═════ Records provided ═════

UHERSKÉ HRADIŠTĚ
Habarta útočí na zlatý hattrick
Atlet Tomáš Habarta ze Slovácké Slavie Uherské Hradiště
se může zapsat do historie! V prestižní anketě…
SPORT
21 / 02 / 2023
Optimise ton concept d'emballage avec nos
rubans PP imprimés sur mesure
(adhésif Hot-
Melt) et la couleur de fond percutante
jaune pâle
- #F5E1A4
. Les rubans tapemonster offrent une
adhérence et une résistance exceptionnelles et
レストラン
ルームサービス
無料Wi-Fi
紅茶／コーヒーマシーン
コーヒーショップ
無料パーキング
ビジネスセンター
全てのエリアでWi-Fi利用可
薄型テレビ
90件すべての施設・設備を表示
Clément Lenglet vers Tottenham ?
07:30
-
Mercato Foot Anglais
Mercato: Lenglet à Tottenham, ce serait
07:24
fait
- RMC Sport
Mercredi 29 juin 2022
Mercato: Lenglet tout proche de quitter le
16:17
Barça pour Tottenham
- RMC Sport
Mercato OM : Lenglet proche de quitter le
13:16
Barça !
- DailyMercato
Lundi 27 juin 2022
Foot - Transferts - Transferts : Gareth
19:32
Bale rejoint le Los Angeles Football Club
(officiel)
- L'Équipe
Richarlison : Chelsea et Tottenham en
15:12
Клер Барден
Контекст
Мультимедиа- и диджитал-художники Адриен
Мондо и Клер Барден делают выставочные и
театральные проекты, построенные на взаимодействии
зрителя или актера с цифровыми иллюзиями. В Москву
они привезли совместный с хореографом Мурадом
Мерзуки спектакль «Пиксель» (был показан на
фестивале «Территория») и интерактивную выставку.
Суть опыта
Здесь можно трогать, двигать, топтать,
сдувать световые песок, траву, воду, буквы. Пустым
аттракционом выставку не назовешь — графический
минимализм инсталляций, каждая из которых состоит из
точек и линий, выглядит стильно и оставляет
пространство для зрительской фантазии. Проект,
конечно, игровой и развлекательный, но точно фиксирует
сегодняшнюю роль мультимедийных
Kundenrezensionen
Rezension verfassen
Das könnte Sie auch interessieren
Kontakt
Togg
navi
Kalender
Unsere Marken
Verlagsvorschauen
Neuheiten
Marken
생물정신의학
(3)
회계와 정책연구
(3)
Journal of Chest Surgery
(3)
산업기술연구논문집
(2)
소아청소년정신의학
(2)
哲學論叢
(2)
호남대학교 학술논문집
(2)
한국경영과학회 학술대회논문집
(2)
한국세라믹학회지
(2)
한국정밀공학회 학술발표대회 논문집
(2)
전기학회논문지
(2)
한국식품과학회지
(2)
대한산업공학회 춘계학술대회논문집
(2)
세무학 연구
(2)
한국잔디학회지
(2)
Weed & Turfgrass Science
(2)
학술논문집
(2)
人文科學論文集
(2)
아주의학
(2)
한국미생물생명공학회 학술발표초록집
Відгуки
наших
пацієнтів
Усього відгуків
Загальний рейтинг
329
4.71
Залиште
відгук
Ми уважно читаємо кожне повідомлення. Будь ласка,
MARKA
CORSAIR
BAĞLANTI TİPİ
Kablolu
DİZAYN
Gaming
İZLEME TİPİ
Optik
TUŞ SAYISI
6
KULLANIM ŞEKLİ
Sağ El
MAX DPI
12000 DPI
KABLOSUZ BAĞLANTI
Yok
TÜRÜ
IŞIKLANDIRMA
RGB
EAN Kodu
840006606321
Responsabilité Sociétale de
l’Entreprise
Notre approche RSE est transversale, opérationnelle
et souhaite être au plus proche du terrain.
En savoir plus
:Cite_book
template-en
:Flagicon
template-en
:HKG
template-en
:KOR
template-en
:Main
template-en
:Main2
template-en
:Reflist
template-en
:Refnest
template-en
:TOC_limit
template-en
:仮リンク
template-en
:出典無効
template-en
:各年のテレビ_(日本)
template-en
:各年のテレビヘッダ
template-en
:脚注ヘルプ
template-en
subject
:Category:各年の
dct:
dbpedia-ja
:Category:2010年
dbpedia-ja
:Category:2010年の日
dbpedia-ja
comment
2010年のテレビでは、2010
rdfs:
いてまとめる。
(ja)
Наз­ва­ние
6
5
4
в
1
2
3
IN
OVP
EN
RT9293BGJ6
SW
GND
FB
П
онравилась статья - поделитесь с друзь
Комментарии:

═════

* [What is being asked]
Repeat exactly the lines above, starting with the first line of the records and finishing with the line holding "точек и линий, выглядит стильно и оставляет". Add no other line.

* [Result below]
UHERSKÉ HRADIŠTĚ
Habarta útočí na zlatý hattrick
Atlet Tomáš Habarta ze Slovácké Slavie Uherské Hradiště
se může zapsat do historie! V prestižní anketě…
SPORT
21 / 02 / 2023
Optimise ton concept d'emballage avec nos
rubans PP imprimés sur mesure
(adhésif Hot-
Melt) et la couleur de fond percutante
jaune pâle
- #F5E1A4
. Les rubans tapemonster offrent une
adhérence et une résistance exceptionnelles et
レストラン
ルームサービス
無料Wi-Fi
紅茶／コーヒーマシーン
コーヒーショップ
無料パーキング
ビジネスセンター
全てのエリアでWi-Fi利用可
薄型テレビ
90件すべての施設・設備を表示
Clément Lenglet vers Tottenham ?
07:30
-
Mercato Foot Anglais
Mercato: Lenglet à Tottenham, ce serait
07:24
fait
- RMC Sport
Mercredi 29 juin 2022
Mercato: Lenglet tout proche de quitter le
16:17
Barça pour Tottenham
- RMC Sport
Mercato OM : Lenglet proche de quitter le
13:16
Barça !
- DailyMercato
Lundi 27 juin 2022
Foot - Transferts - Transferts : Gareth
19:32
Bale rejoint le Los Angeles Football Club
(officiel)
- L'Équipe
Richarlison : Chelsea et Tottenham en
15:12
Клер Барден
Контекст
Мультимедиа- и диджитал-художники Адриен
Мондо и Клер Барден делают выставочные и
театральные проекты, построенные на взаимодействии
зрителя или актера с цифровыми иллюзиями. В Москву
они привезли совместный с хореографом Мурадом
Мерзуки спектакль «Пиксель» (был показан на
фестивале «Территория») и интерактивную выставку.
Суть опыта
Здесь можно трогать, двигать, топтать,
сдувать световые песок, траву, воду, буквы. Пустым
аттракционом выставку не назовешь — графический
минимализм инсталляций, каждая из которых состоит из
точек и линий, выглядит стильно и оставляет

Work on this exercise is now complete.